USMLE Step 1 is a one-day exam consisting of multiple-choice questions organized into seven 60-minute blocks of up to 40 questions each, for a maximum of 280 questions. The exam tests foundational science knowledge through clinical vignettes and is scored strictly as pass or fail, with no numeric score reported.
Blocks, Timing, and Breaks
The exam is divided into seven question blocks. Each block gives you 60 minutes to answer up to 40 questions, and you can move forward and backward within a single block but not between blocks. Once you finish a block or time expires, that block is sealed.
Total testing time is seven hours across the seven blocks. You also receive 45 minutes of break time that you can use between blocks however you choose. A 15-minute tutorial runs at the start of the day; if you’re already familiar with the testing software, you can skip it and add that time to your break pool, giving you up to 60 minutes of total break time to distribute across the day. Most test-takers use breaks after every one or two blocks to eat, use the restroom, and reset mentally.
Question Format
Every question is built around a single patient-centered clinical vignette followed by one question and five or more answer choices (labeled A through E or beyond). There is always one best answer, though other options may be partially correct.
A typical vignette opens with patient demographics (age, sex, race/ethnicity, care setting), then walks through a clinical scenario. You might see the reason for the visit, a history of present illness, past medical history, current medications, allergies, family history, and psychosocial details. Physical exam findings often follow, including vital signs like temperature, pulse, blood pressure, oxygen saturation, and BMI, along with system-specific findings from cardiac, pulmonary, abdominal, or other exams.
Many vignettes include diagnostic study results: serum electrolytes, liver enzymes, complete blood count with differential, urinalysis values, or imaging descriptions such as CT scans. A portion of questions also require you to interpret graphic or pictorial materials, which can include histology slides, gross pathology images, EKG tracings, or radiographs. The goal is to test whether you can connect basic science concepts to realistic clinical scenarios, not just recall isolated facts.
Content Breakdown by Discipline
Step 1 is weighted heavily toward a few core disciplines. According to the USMLE content specifications, pathology dominates, making up 45 to 55 percent of the exam. Physiology accounts for 30 to 40 percent. Pharmacology covers 10 to 20 percent, and biochemistry and nutrition round out the remaining 5 to 15 percent. These ranges overlap because individual questions often span multiple disciplines. A question about a drug’s mechanism in a patient with kidney failure, for example, touches pharmacology, physiology, and pathology simultaneously.

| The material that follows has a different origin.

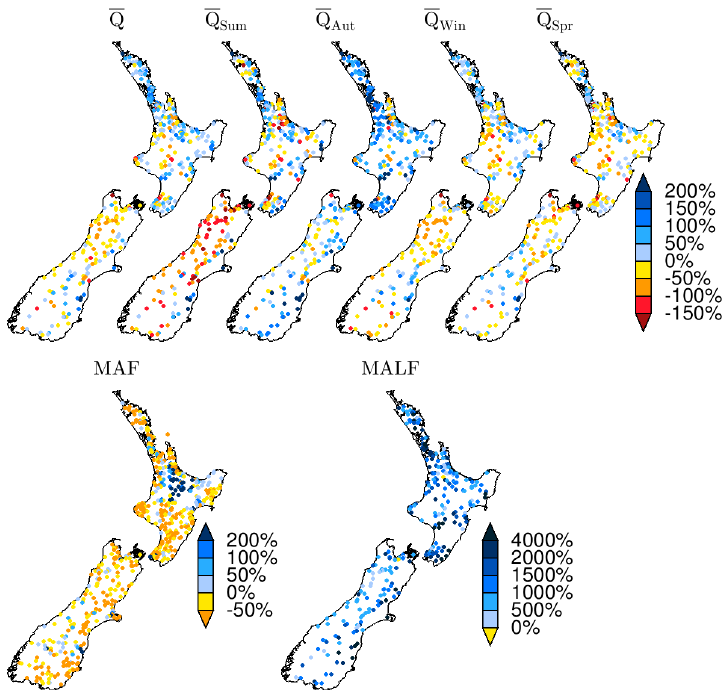
Figure 3. At ‐ site percentage bias (PBIAS) for the seven flow descriptors: Q ̄ , Q ̄ Sum , Q ̄ Aut , Q ̄ Win , Q ̄ Spr , Figure 3. At-site percentage bias (PBIAS) for the seven flow descriptors: Q, Q Sum , Q Aut , Q Win , Q Spr ,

Content Breakdown by Organ System
Questions are also distributed across organ systems. Behavioral health, the nervous system, and special senses together represent the largest share at 10 to 14 percent. The cardiovascular system accounts for 7 to 11 percent, and the gastrointestinal system covers 6 to 10 percent. Other systems, including renal, respiratory, reproductive, endocrine, musculoskeletal, and hematologic/lymphoreticular, each carry their own percentage ranges. Multisystem and general principles questions fill in the rest, covering topics like genetics, immunology, and microbiology that cut across organ systems.
Scoring: Pass or Fail
Since January 26, 2022, Step 1 results are reported as pass or fail only. No numeric three-digit score appears on your transcript. Before this change, scores were reported on a scale where 196 was the minimum passing threshold, and programs used those numbers to screen residency applicants. That era is over. Your score report now shows a single outcome, and residency programs see the same thing.
This shift means Step 1 no longer functions as a competitive differentiator in the way it once did. It remains a licensing requirement, meaning you must pass to continue through medical training, but the pressure to score 250-plus for competitive specialties has moved largely to Step 2 CK.
Retake Rules
If you fail, you can retake Step 1 up to four times total. You’re allowed no more than three attempts within any 12-month period. If you need a fourth attempt, it must be at least 12 months after your first attempt and at least six months after your most recent one. If you exhaust all four attempts without passing, you become permanently ineligible to take any USMLE Step.
What to Bring on Exam Day
You need two things to get into the Prometric testing center: a copy of your scheduling permit (paper or electronic, such as on your phone) and a valid, unexpired government-issued photo ID. Acceptable IDs include a passport, driver’s license with photo, or national identity card. The name on your ID must exactly match the name on your scheduling permit, and the ID must include both your signature and a recent photograph. If you show up without either document, you won’t be admitted and will have to pay a fee to reschedule.
The testing center provides everything else: a locker for personal items, noise-canceling headphones or earplugs, and scratch materials for working through problems. You cannot bring your own food or drinks into the testing room, but you can access them from your locker during breaks.